И все же гумилевский «Мик» в журнал «Для детей» попал. Косвенно, отраженно, но все-таки попал. В многосоставной пестрой ткани «Крокодила», среди оглушительной множественности его «реминисценций» и «аллюзий», способной озадачить присяжного постмодерниста, среди полупародийных или вовсе пародийных всплесков, иронического подмигивания в сторону чужих текстов, вдруг зазвучали строфы, явственно апеллирующие к гумилевской поэме. Быть может, не лишено смысла то обстоятельство, что появился этот отзвук «Мика» во второй части «Крокодила», написанной летом 1917-го и опубликованной в «Для детей» много спустя после четвертого номера.
В этой части Крокодил Крокодилович, благополучно вернувшийся в Африку из Петрограда, оделил подарками своих малолетних крокодильчиков, разрешил несколько педагогических моментов, насладился семейной идиллией и принял высоких гостей — царя-гиппопотама с его зоологической свитой. Все это у Чуковского — с иронией, порой благодушной, порой издевательской. И вдруг — резкий перелом: в ответ на просьбу ублаготворенного лакомствами гиппопотама рассказать «о тех медовых пирогах, / О куличах и калачах, / Что кушал ты в чужом краю» [21] , Крокодил Крокодилович (так нелогично!) произносит длиннейший, более чем на 60 стихотворных строк, трагический монолог о мучениях зверей в петроградском зоопарке. В «Крокодиле» нет другого столь же обширного риторического фрагмента, тормозящего действие этой стремительной сказки. Юмор исчезает, а ирония, если она и сохраняется, пародийно оттеняет перенасыщенный пафос монолога. Патетический Крокодилов монолог так же мало похож на Чуковского, как основательно близок к Гумилеву — именно к «Мику».
В «Мике» читаем:
…Он встал,
Подумал и загрохотал:
«Эй, носороги, эй, слоны,
И все, что злобны и сильны,
От пастбища и от пруда
Спешите, буйные, сюда.
Ого-го-го, ого-го-го!
Да не щадите никого!»
..........................
И павиан, прервав содом,
Утершись, тихо затянул:
«За этою горой есть дом,
И в нем живет мой сын в плену.
Я видел, как он грыз орех,
В сторонке сидя ото всех…» [22]
Ситуацию этой сцены, ее ритм и образы предлагается сравнить со следующими местами монолога Крокодила (для удобства сравнения сделана небольшая перестановка, и фрагменты монолога приводятся не в той последовательности, в какой они располагаются в сказке Чуковского):
И встал печальный Крокодил
И медленно заговорил…
Вы так могучи, так сильны —
Удавы, буйволы, слоны…
Вставай же, сонное зверье!
Покинь же логово свое!
Вонзи в жестокого врага
Клыки и когти и рога!
Там под бичами сторожей
Немало мучится зверей:
Они стенают и зовут
И цепи тяжкие грызут…
Вы помните, меж нами жил
Один веселый крокодил…
Он мой племянник. Я его
Любил, как сына своего…
Пародируемый текст и пародия связаны друг с другом развитой системой перифраз, почти цитат и, кроме того, «общим знаменателем» — лермонтовским «Мцыри», поскольку свою африканскую поэму Гумилев осуществил в ритмике и строфике поэмы Лермонтова о героическом бегстве . Романтический ореол «Мцыри» мерцает вокруг «Мика». (Обратим внимание: «Мцыри» вспоминается в момент бегства другому юному искателю экзотических приключений — герою рассказа А. Серафимовича «Беглец»; ассоциация, очевидно, неслучайная.)

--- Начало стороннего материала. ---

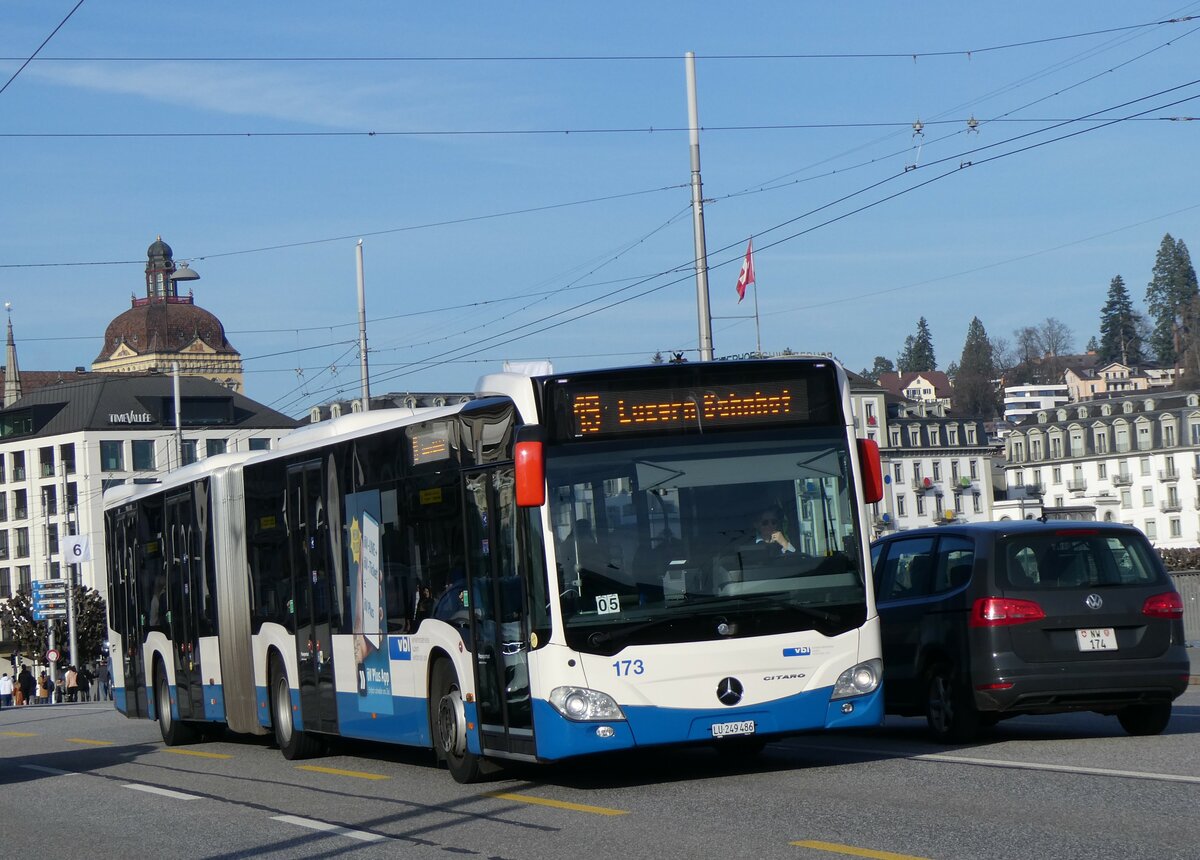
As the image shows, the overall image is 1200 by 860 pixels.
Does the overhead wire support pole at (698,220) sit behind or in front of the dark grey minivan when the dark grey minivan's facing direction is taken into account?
in front

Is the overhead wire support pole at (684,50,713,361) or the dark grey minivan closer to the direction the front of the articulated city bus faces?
the dark grey minivan

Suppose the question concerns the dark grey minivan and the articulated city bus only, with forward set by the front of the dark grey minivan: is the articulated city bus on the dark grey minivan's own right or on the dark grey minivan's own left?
on the dark grey minivan's own left

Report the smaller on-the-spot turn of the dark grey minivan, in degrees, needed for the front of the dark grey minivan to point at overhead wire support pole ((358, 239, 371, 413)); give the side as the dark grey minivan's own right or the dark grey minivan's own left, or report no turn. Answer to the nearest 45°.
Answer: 0° — it already faces it

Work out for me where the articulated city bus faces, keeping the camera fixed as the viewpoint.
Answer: facing the viewer and to the right of the viewer

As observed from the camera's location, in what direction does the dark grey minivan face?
facing away from the viewer and to the left of the viewer

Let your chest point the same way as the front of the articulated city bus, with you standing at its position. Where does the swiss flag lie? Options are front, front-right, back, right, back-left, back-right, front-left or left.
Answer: back-left

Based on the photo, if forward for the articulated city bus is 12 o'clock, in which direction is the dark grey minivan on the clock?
The dark grey minivan is roughly at 10 o'clock from the articulated city bus.

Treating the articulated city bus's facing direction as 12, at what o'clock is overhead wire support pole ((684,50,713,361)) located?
The overhead wire support pole is roughly at 8 o'clock from the articulated city bus.

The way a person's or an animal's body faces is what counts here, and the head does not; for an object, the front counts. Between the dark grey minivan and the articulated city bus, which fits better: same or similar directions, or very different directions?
very different directions
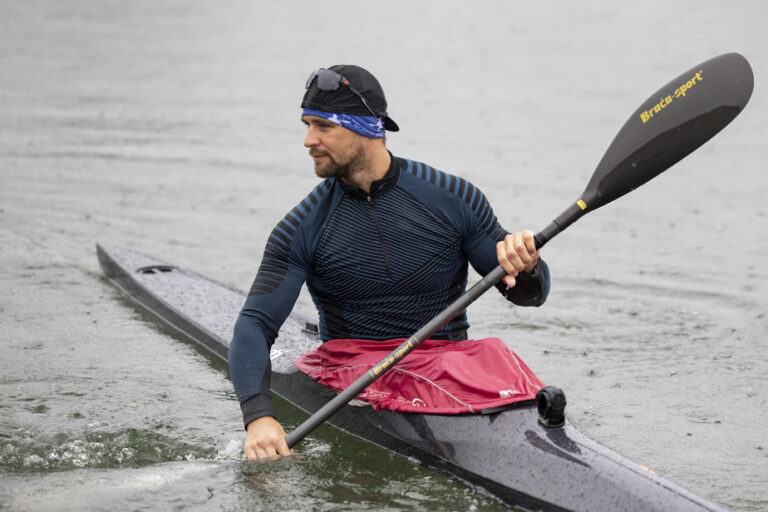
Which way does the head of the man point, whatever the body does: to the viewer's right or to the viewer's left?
to the viewer's left

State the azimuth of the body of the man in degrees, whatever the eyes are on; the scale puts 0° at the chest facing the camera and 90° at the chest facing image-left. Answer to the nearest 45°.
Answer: approximately 0°

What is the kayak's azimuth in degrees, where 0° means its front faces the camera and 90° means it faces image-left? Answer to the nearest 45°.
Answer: approximately 315°
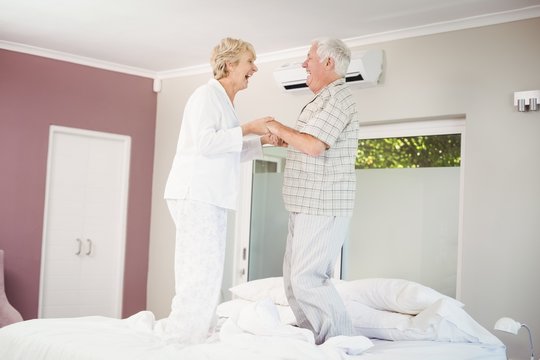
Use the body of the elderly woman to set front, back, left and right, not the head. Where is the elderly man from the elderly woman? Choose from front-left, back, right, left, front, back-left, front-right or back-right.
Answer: front

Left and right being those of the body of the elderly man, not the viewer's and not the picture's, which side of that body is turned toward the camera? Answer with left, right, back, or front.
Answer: left

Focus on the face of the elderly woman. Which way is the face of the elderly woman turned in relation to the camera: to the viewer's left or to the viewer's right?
to the viewer's right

Соотнесенность поэм Гумилева и Лермонтова была замечена и по-разному оценена современниками. Р. В. Иванов-Разумник, например, не без едкости уверял, что «Мик» — всего лишь беззаконное соединение «Мцыри» с «Максом и Морицем» [23] . Соединить «Мцыри» с «Максом и Морицем», Лермонтова с Вильгельмом Бушем, — значит, по сути, снизить высокую героику до мещанской склоки, подменить романтическое единоборство инфантильной преглуповатой потасовкой, придать героическому эпосу пародийные черты и тем самым дисквалифицировать его. Включив слегка перефразированные строфы «Мика» в принципиально отличный контекст своего «Крокодила» (и едва ли не только этим создав эффект пародии), Чуковский высказал на языке сказки ту же — во всяком случае, чрезвычайно близкую — мысль, что Иванов-Разумник на языке критической статьи.